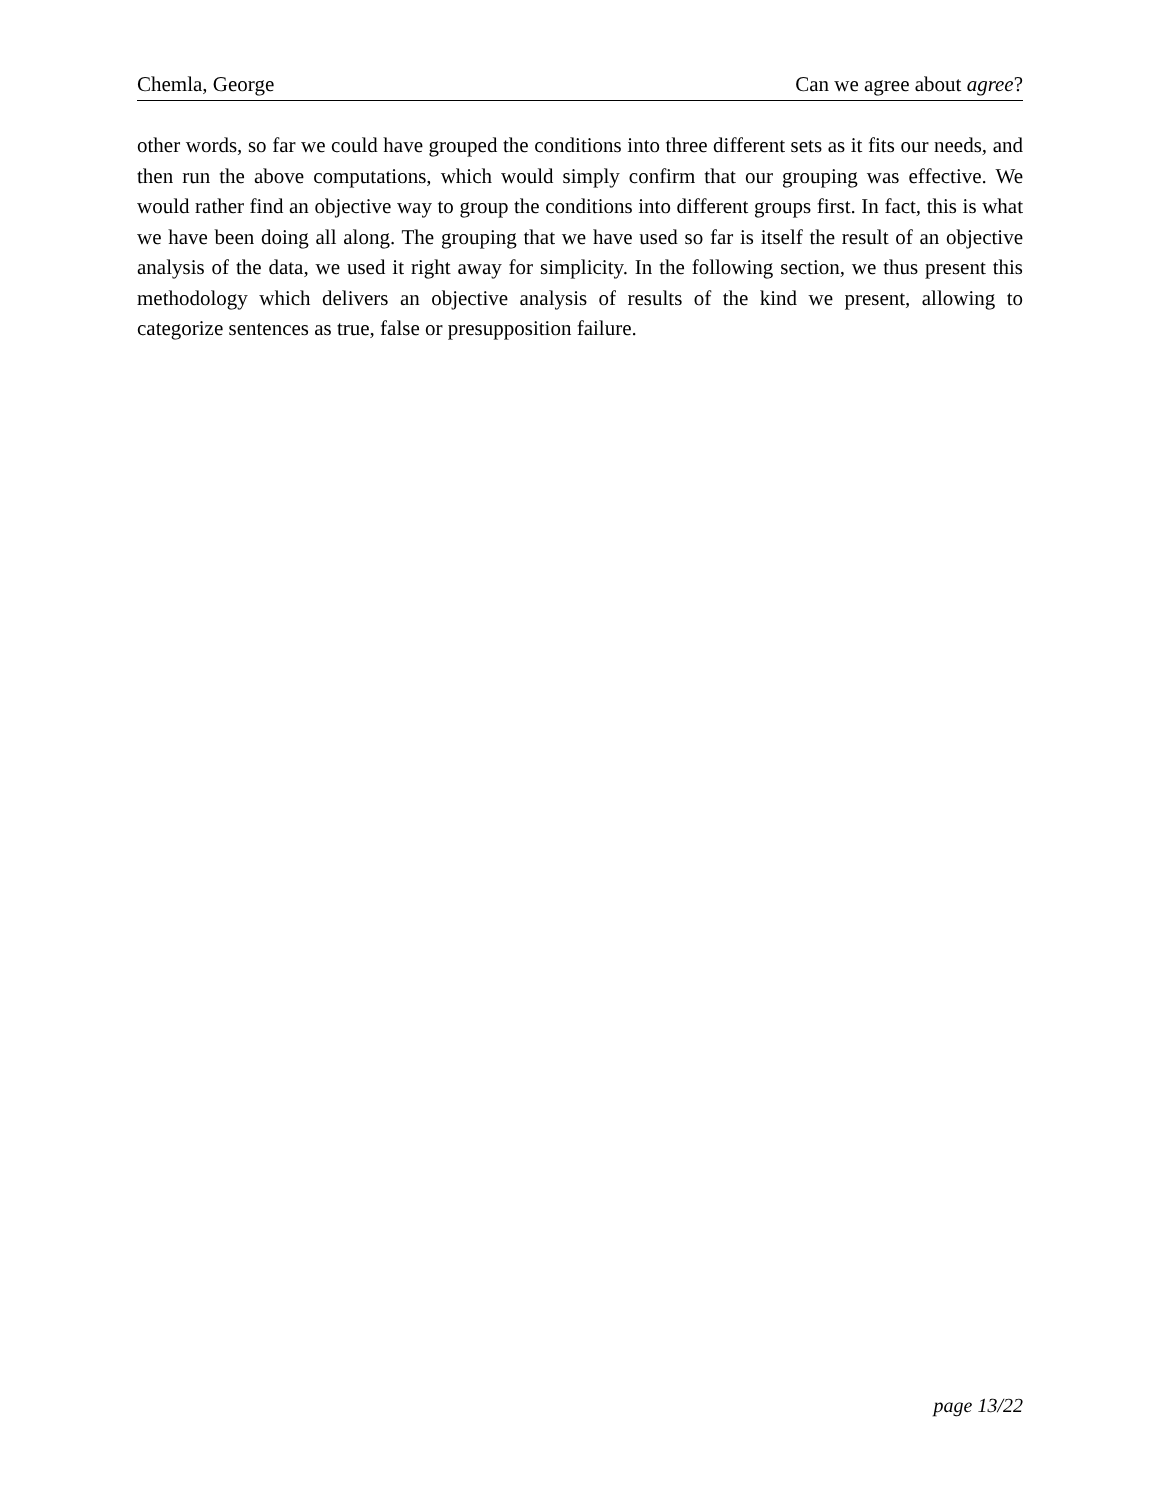Chemla, George Can we agree about agree?
other words, so far we could have grouped the conditions into three different sets as it fits our needs, and then run the above computations, which would simply confirm that our grouping was effective. We would rather find an objective way to group the conditions into different groups first. In fact, this is what we have been doing all along. The grouping that we have used so far is itself the result of an objective analysis of the data, we used it right away for simplicity. In the following section, we thus present this methodology which delivers an objective analysis of results of the kind we present, allowing to categorize sentences as true, false or presupposition failure.
page 13/22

PROBLEM >>
Print out the whole of the material word for word, without pictures.

EXPECTED OUTPUT >>
Chemla, George Can we agree about agree?
other words, so far we could have grouped the conditions into three different sets as it fits our needs, and then run the above computations, which would simply confirm that our grouping was effective. We would rather find an objective way to group the conditions into different groups first. In fact, this is what we have been doing all along. The grouping that we have used so far is itself the result of an objective analysis of the data, we used it right away for simplicity. In the following section, we thus present this methodology which delivers an objective analysis of results of the kind we present, allowing to categorize sentences as true, false or presupposition failure.
page 13/22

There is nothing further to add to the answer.